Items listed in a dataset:
[Start of section]
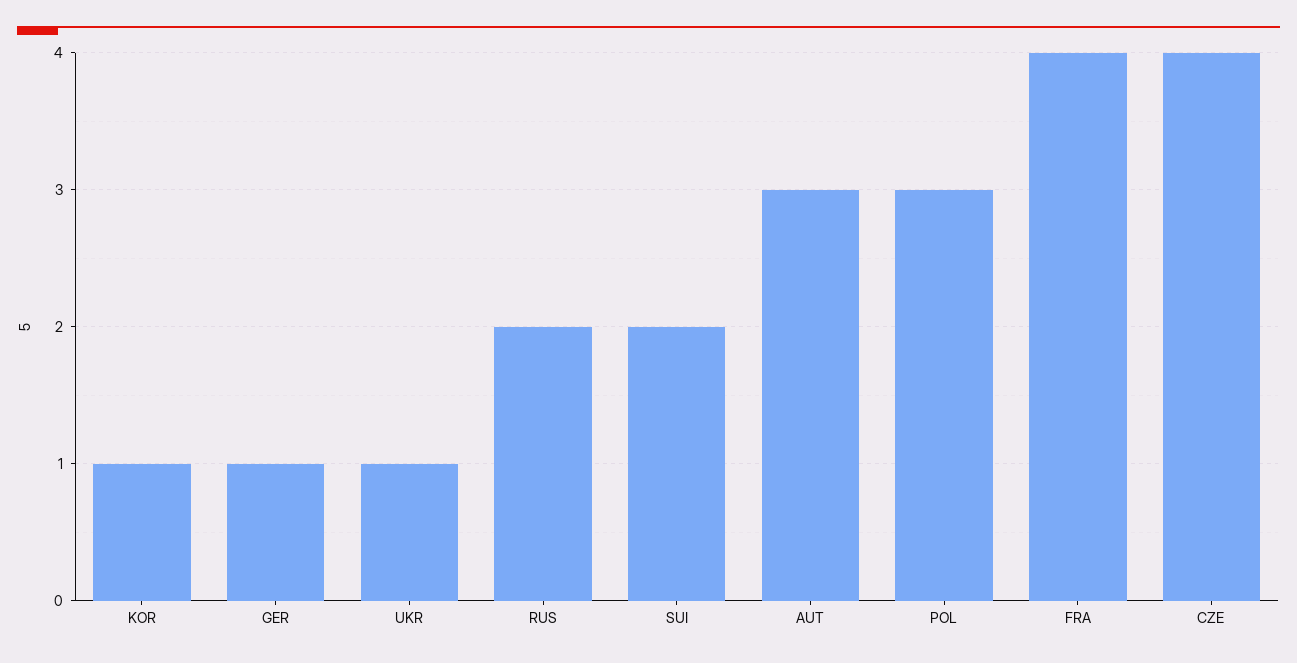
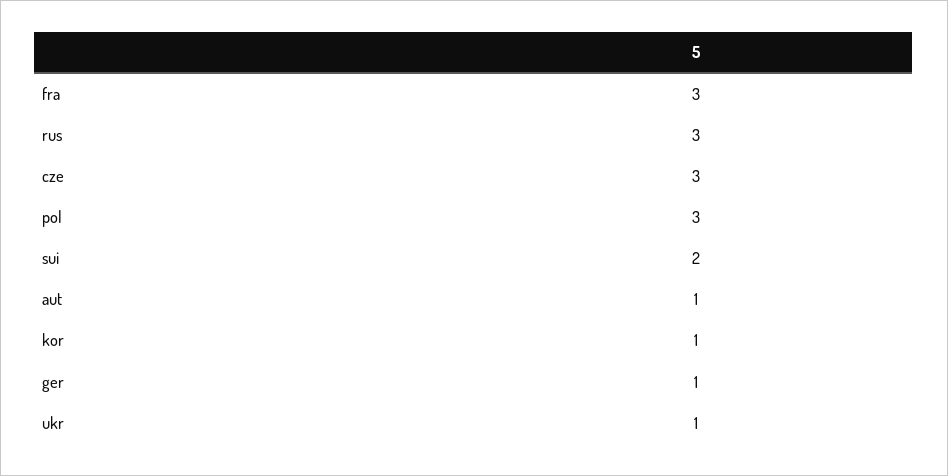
  {
    "KOR": 1,
    "GER": 1,
    "UKR": 1,
-   "RUS": 2,
+   "RUS": 3,
    "SUI": 2,
-   "AUT": 3,
+   "AUT": 1,
    "POL": 3,
-   "FRA": 4,
+   "FRA": 3,
-   "CZE": 4
+   "CZE": 3
  }

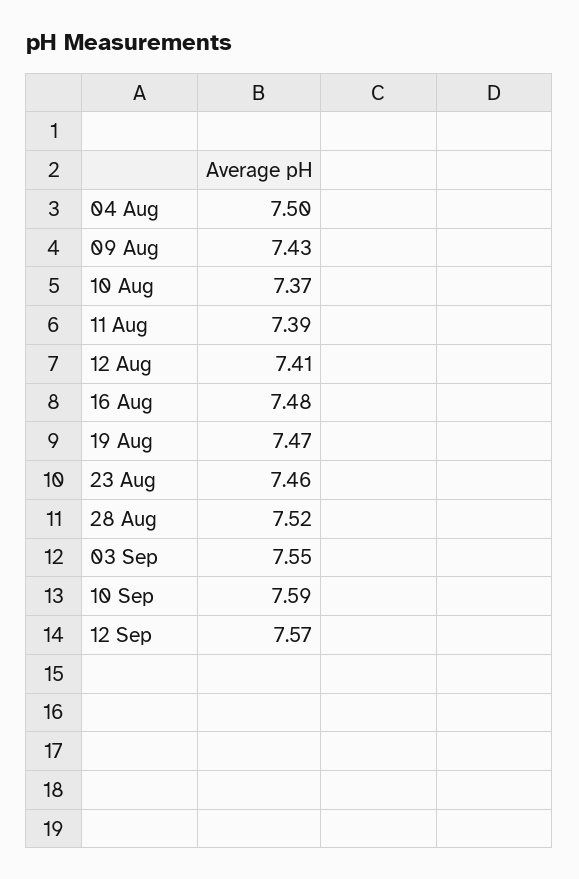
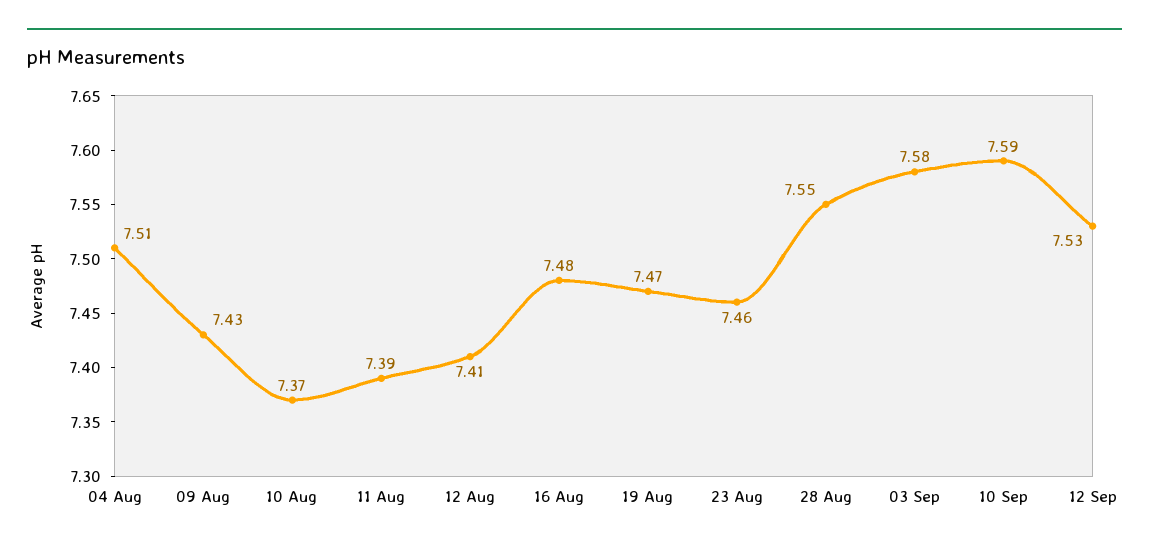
  {
-   "04 Aug": 7.5,
+   "04 Aug": 7.51,
    "09 Aug": 7.43,
    "10 Aug": 7.37,
    "11 Aug": 7.39,
    "12 Aug": 7.41,
    "16 Aug": 7.48,
    "19 Aug": 7.47,
    "23 Aug": 7.46,
-   "28 Aug": 7.52,
+   "28 Aug": 7.55,
-   "03 Sep": 7.55,
+   "03 Sep": 7.58,
    "10 Sep": 7.59,
-   "12 Sep": 7.57
+   "12 Sep": 7.53
  }

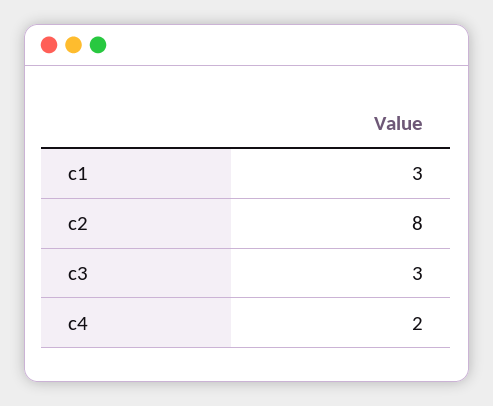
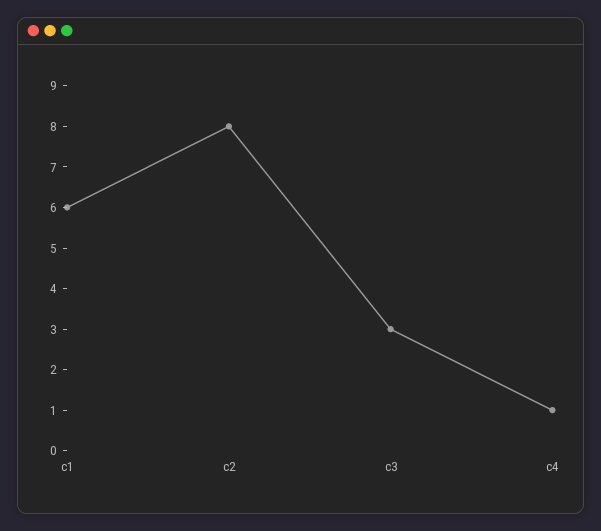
  {
-   "c1": 3,
+   "c1": 6,
    "c2": 8,
    "c3": 3,
-   "c4": 2
+   "c4": 1
  }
[End of section]
*Exercise directions:*
Each record above goes into the copy unchanged; the pictures do not.

*Exercise solution:*
  {
    "KOR": 1,
    "GER": 1,
    "UKR": 1,
-   "RUS": 2,
+   "RUS": 3,
    "SUI": 2,
-   "AUT": 3,
+   "AUT": 1,
    "POL": 3,
-   "FRA": 4,
+   "FRA": 3,
-   "CZE": 4
+   "CZE": 3
  }

  {
-   "04 Aug": 7.5,
+   "04 Aug": 7.51,
    "09 Aug": 7.43,
    "10 Aug": 7.37,
    "11 Aug": 7.39,
    "12 Aug": 7.41,
    "16 Aug": 7.48,
    "19 Aug": 7.47,
    "23 Aug": 7.46,
-   "28 Aug": 7.52,
+   "28 Aug": 7.55,
-   "03 Sep": 7.55,
+   "03 Sep": 7.58,
    "10 Sep": 7.59,
-   "12 Sep": 7.57
+   "12 Sep": 7.53
  }

  {
-   "c1": 3,
+   "c1": 6,
    "c2": 8,
    "c3": 3,
-   "c4": 2
+   "c4": 1
  }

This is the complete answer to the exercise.